Established companies in mature markets often have consistent brands. If you ask employees why customers buy, they give broadly the same reasons. If you ask the customers, they’ll give you something a bit less complimentary, but still relatively consistent. Market segments are well known – some buy on price, others quality, some based on status – with competitive brands differentiated in terms of positioning to capture more of certain segments. Most seasoned travelers know what to expect from a Marriott vs a Super8 motel vs the Four Seasons. Even if they were unaware of the brand, all they need to look at is the decor and marketing copy to form an opinion of who the hotel caters for. The memes that go into design elements, website copy, and advertising messaging are well optimized towards the brand’s chosen positioning.
Start-up companies in evolving markets often have inconsistent brands. If you ask employees why customers buy, they all give different reasons. If you ask the customers, they’ll pretend that it’s obvious, but perhaps privately admit that they’re a little bit confused. Most people haven't purchased from you, and they're not quite sure what you offer, or why it's better. Market segments aren’t well known – reasons to buy are fragmented – with competitive brands either copying each other or changing their website copy based on their last exciting conversation. For example Airbnb started by offering airbeds on the floor of apartments during tech conferences, and had many iterations before arriving at their current offering. The memes that go into design elements, website copy, and advertising messaging are constantly being tested, with no real consensus on what’s working or why.
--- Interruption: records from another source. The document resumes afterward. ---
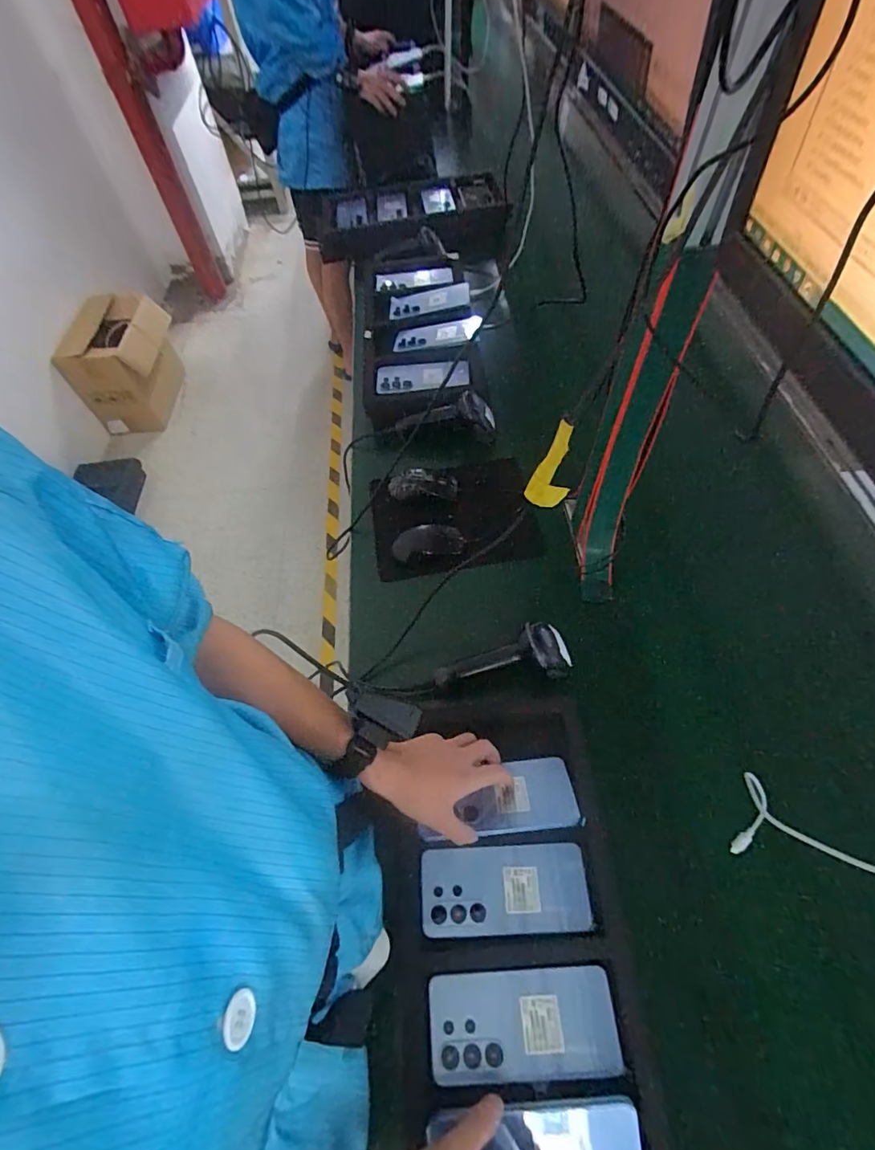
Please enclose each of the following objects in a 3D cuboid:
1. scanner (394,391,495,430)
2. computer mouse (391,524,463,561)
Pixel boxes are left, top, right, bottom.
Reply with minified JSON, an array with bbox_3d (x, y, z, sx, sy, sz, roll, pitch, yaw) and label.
[{"bbox_3d":[0.012,-0.282,0.845,0.175,0.051,0.050,1,59,5],"label":"scanner"},{"bbox_3d":[-0.015,-0.049,0.730,0.107,0.029,0.050,-3,59,2],"label":"computer mouse"}]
This ‘memetic confusion’ is a normal part of innovation, as the rules of a market are changing, and both companies and customers are scrambling to figure out how to make sense of the chaos. Nobody knows how big the market will be, nor what the shape of the segments will look like, when the dust eventually settles and the fog of war is lifted. There are many reasons to buy (or not buy), with new unexpected use cases springing into existence, and companies are testing and learning what’s working, in order to establish eventual best practices. The emerging market collides with incumbents adding to the confusion as they first dismiss, then slowly react to the threat of new entrants.
Eventually customers will figure out their preferences, they’ll converge on shared understanding of what words mean, and what’s important when making a buying decision. Today it's widely known what to expect from an Airbnb, versus a hotel, and sole segments of the market prefer one or the other. Companies will find their ecological niche, with usually one major winner across categories, and a few smaller players hiding in smaller segments. The majority of companies won’t find a chair when the music stops, and will either get acquired by one of the winners looking to consolidate, or they will go out of business. Incumbents also adopt the language and design elements of successful startups, and the startups rediscover and converge on what worked for incumbents, for example Booking dot com adding apartment rentals to their platform, and Airbnb hosts offering amenities similar to hotels.
When you’re a start-up company operating in this sort of or environment, it’s important to find ways to cut through the memetic confusion as quickly as possible, instead of succumbing to it. Conduct a rigorous meme audit: what words, concepts, and analogies are your customers and partners using to describe you? What’s working on sales calls, and what’s popular on social media or your blog? It’s likely your Founder already has the best understanding of the meme-space, so try and extract that knowledge of what works (or doesn’t) out of their head and get it on paper.
The majority of companies fail, which means they didn’t get a single combination of memes to work. Try and dominate at least one, before you try and establish multiple ones. You’re aiming for a ‘monopoly of the mind’: you might not be the biggest in the wider market, but when someone uses that one specific term, you know you can win them over. Space in customer’s brains is limited, and they will rarely devote much time or energy to considering your product, unless the problem you solve is extremely painful to them. You have a very small window to fit your message into, so you will be very lucky to get more than one idea through. This is even more true as you expand from early adopters to the mainstream.
The more you refine your messaging, the wider share of that specific niche you can capture. If your homepage matches your advertisements, which matches your search terms, and you use all the same words in your sales calls, emails, blogs and social posts, you’ll have memetic alignment. The more clear customers are of what your positioning is, the more chance there is that they will be able to place themselves in that category, and identify others who they can refer you to. If your messaging resonates, you’re arming them with tools to make a stronger referral, which has a higher chance of succeeding. Decrease the amount of brain cycles they have to expend to decide if they want to buy or refer you, and they will buy more from you and refer you more often.
Win enough customers in this niche, and you’ll become the default choice for that group. They’ll all be talking about you and referring you to others that enter the meme-space. If the space you’re playing in is small, you have to decide whether to grow your niche by educating the market, or to jump to additional niches. Airbnb grew the segment through PR, referral incentives, and branding, but it cost a lot of VC dollars. If you expand to other niches, try and choose niches that are adjacent, so that you have some shared ties between new and existing customers, and can use social proof from your existing audience. If you decide to grow your niche, try to coin a term or pluck one from obscurity: something you can own, where competitors have less right to play, so that everyone who enters the category must refer to you.
practices evolve from novel -> emerging -> good -> best.